— Stated exercise —
Reproduce every line of each item below word for word, but leave the pictures out.

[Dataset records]
-=-=-=-=-
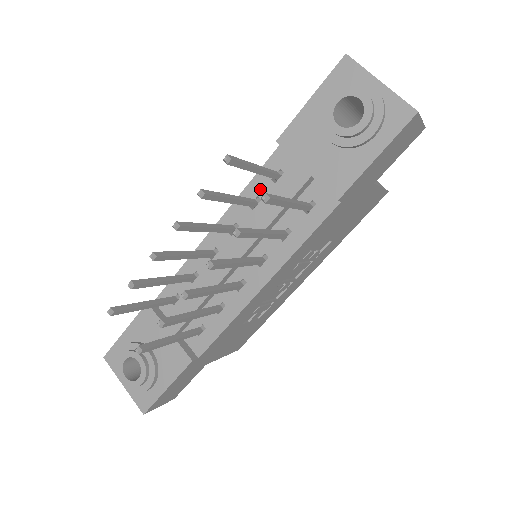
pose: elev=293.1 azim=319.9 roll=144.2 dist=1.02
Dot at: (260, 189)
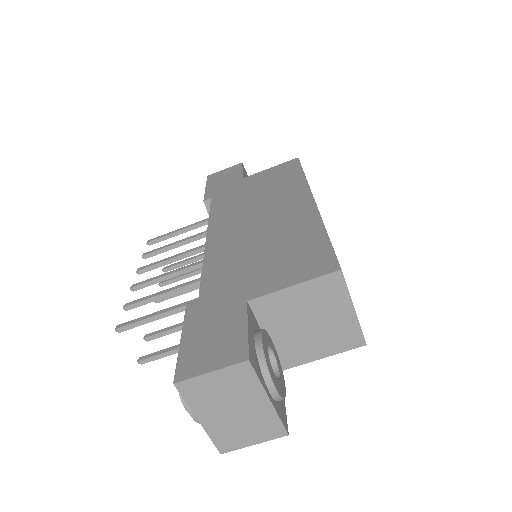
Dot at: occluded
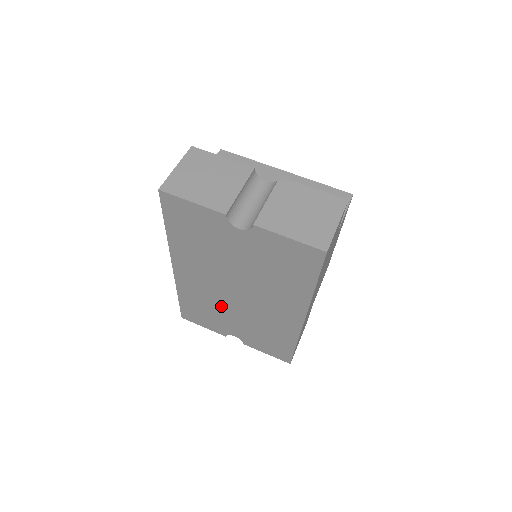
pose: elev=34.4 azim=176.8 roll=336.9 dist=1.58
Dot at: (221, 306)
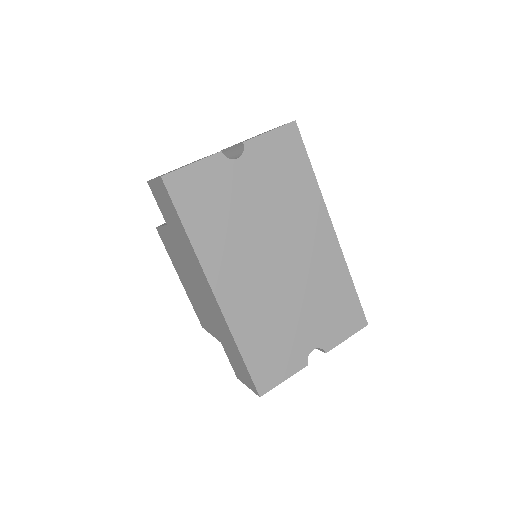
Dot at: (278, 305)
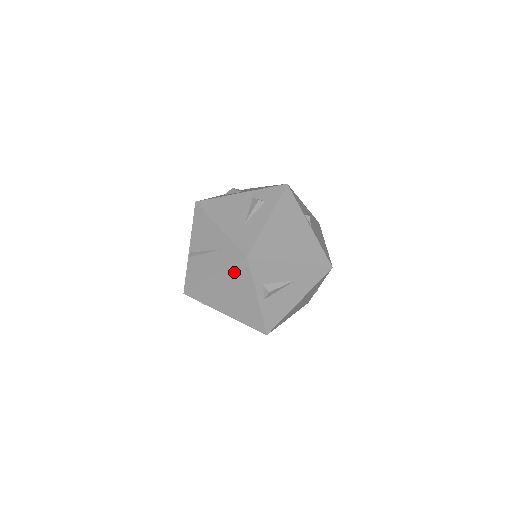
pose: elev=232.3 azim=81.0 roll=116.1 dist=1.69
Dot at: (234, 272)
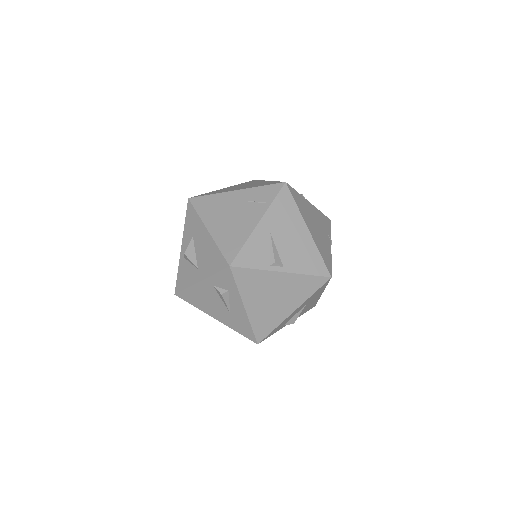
-=-=-=-=-
— The completed task —
pose: elev=293.1 azim=319.9 roll=144.2 dist=1.02
Dot at: (260, 189)
Dot at: occluded
pose: elev=34.4 azim=176.8 roll=336.9 dist=1.58
Dot at: (221, 306)
Dot at: (278, 305)
pose: elev=232.3 azim=81.0 roll=116.1 dist=1.69
Dot at: (234, 272)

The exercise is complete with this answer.